24.4.22

Apregoar e praticar a liberdade

 


«À medida que o tempo vai apagando o testemunho direto dos que viveram na pele os anos sombrios que antecederam o 25 de Abril, será inevitável que a nossa relação com esse período se torne cada vez mais documental. Poderemos olhar para as estatísticas da escolarização, da proteção no desemprego, da saúde infantil, e perceber o alcance das conquistas de Abril, mas tocaremos cada vez menos o país real que éramos nesse tempo, quando em grande parte do território não havia água canalizada, luz ou esgotos.

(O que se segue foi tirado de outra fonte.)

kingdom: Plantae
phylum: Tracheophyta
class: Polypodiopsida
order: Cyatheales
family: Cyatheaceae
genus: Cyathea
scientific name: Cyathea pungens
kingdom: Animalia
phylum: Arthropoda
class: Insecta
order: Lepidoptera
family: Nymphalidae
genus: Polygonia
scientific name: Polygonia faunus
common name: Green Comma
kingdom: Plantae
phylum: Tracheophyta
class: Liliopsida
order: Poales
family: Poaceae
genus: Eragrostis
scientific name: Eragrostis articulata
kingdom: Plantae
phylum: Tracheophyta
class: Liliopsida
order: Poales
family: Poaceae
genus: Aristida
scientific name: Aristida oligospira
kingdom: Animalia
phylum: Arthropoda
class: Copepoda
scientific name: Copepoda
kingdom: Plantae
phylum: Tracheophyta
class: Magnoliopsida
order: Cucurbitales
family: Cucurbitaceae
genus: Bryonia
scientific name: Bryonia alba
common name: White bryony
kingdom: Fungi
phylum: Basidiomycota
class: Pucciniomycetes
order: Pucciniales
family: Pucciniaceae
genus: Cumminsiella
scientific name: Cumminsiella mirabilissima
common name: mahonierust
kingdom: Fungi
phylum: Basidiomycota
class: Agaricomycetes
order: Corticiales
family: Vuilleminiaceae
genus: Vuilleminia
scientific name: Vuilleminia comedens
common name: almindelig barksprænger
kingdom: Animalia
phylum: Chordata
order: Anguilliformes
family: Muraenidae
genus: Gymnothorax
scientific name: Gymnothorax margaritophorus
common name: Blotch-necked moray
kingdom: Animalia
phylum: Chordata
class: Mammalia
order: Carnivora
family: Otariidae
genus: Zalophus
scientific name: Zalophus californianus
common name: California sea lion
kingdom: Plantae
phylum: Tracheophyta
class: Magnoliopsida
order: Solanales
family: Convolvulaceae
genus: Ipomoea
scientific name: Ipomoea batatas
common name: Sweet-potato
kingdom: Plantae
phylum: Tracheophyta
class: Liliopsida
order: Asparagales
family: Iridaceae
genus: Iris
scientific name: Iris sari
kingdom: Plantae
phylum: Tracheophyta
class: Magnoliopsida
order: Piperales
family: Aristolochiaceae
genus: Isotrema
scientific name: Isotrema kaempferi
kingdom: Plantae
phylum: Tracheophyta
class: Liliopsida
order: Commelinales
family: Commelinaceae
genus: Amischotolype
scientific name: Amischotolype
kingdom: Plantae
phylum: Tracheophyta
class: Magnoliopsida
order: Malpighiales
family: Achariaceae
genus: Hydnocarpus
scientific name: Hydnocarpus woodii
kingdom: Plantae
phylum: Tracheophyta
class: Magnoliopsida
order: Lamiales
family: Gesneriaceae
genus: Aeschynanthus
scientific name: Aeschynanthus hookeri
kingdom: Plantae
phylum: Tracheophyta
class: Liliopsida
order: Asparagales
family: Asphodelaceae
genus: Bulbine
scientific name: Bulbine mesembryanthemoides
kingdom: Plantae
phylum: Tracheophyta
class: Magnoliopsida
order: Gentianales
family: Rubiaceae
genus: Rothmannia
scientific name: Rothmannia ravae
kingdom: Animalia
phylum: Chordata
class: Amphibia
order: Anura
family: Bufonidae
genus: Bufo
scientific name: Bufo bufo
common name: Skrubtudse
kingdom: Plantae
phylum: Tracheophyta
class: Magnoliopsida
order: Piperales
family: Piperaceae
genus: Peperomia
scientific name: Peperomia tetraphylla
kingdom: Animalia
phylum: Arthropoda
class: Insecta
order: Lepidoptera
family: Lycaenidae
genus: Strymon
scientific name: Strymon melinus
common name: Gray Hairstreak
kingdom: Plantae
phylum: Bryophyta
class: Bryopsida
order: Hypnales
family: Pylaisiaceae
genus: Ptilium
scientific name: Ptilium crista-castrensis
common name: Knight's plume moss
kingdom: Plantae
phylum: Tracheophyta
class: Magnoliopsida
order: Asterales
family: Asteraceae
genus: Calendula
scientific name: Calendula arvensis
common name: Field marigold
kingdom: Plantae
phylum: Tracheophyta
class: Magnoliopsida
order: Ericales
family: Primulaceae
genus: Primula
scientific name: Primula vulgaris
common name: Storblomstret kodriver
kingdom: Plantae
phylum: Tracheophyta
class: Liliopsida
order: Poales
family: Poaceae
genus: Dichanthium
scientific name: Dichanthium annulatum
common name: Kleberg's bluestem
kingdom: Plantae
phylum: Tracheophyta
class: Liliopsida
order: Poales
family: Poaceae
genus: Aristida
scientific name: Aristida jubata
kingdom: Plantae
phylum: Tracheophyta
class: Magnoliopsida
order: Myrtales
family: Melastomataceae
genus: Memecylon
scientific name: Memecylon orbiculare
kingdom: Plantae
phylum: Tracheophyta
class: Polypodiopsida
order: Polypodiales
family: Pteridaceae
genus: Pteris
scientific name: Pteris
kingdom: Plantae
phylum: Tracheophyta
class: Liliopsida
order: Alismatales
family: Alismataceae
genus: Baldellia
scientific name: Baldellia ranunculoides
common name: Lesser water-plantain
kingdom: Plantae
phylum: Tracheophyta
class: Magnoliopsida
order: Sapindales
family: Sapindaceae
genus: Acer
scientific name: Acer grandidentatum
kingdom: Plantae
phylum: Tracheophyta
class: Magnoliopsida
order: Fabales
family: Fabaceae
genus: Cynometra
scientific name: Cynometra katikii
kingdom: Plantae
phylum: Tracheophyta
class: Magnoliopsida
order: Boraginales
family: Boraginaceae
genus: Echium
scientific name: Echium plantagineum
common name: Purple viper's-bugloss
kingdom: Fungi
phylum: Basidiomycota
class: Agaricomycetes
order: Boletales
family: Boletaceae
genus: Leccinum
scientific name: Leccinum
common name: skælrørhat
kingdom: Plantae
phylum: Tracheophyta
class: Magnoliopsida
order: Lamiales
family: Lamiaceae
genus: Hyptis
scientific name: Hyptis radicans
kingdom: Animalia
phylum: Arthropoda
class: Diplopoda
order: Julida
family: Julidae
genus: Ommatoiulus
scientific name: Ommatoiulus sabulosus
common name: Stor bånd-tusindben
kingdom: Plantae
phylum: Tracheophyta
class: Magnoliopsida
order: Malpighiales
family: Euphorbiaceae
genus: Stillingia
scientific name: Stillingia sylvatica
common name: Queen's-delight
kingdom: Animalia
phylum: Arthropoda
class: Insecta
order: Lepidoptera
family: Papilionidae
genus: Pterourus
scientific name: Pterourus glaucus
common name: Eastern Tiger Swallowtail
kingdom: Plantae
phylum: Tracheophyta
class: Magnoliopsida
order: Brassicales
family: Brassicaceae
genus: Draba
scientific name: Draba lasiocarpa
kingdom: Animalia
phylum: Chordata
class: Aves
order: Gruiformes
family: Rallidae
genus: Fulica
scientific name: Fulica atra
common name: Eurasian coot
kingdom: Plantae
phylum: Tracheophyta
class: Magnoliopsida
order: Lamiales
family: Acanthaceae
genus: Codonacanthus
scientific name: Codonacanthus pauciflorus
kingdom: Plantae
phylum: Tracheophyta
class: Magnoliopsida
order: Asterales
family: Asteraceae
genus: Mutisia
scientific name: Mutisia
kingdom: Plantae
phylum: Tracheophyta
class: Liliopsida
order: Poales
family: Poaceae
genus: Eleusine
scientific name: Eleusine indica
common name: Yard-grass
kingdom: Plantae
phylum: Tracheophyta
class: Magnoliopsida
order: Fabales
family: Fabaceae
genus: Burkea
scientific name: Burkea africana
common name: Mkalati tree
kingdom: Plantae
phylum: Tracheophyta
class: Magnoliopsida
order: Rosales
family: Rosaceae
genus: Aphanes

Hoje, parece-nos já ficção a via-sacra das mulheres quando não podiam exercer o comércio sem o consentimento do marido, nem aceder às carreiras da magistratura, diplomática ou militar. Certas profissões implicavam limitação de direitos, como o de casar. Mães solteiras não tinham proteção legal e o Código Penal permitia ao marido matar a mulher em flagrante adultério, sofrendo apenas um curto desterro como consequência.

Sendo inequívocas as portas que Abril abriu, muitas promessas continuam por concretizar. Numa sociedade mais equitativa, na permanente renovação das condições de participação cívica, na aposta efetiva na qualificação e na Cultura. A política é sempre ação, seja ela exercida numa tribuna parlamentar ou na associação de bairro. A liberdade não se apregoa: pratica-se. Celebrar a revolução não é um exercício retórico, muito menos evocativo ou histórico. É o reconhecimento de que tantas liberdades continuam a ser atropeladas, mais ainda num tempo que acreditamos ser de expansão da palavra por via da facilidade de acesso tecnológico a tudo.

Pacheco Pereira sublinha, na entrevista de hoje ao JN e à TSF, a importância insubstituível da mediação, numa altura em que rumores e polémicas ocas das redes são elevadas à categoria de acontecimento. E é frágil o vigor do jornalismo, num setor em crise e desgaste há duas décadas, abalado por debilidades financeiras e por isso exposto ao risco de pressões de toda a natureza. Celebrar Abril é valorizar o direito de informar e ser informado, num exercício imparcial e rigoroso essencial para a democracia. A liberdade, mais uma vez, não se apregoa: pratica-se. Mas por vezes até apregoar é preciso. Para que não nos esqueçamos nunca da fragilidade dos direitos.»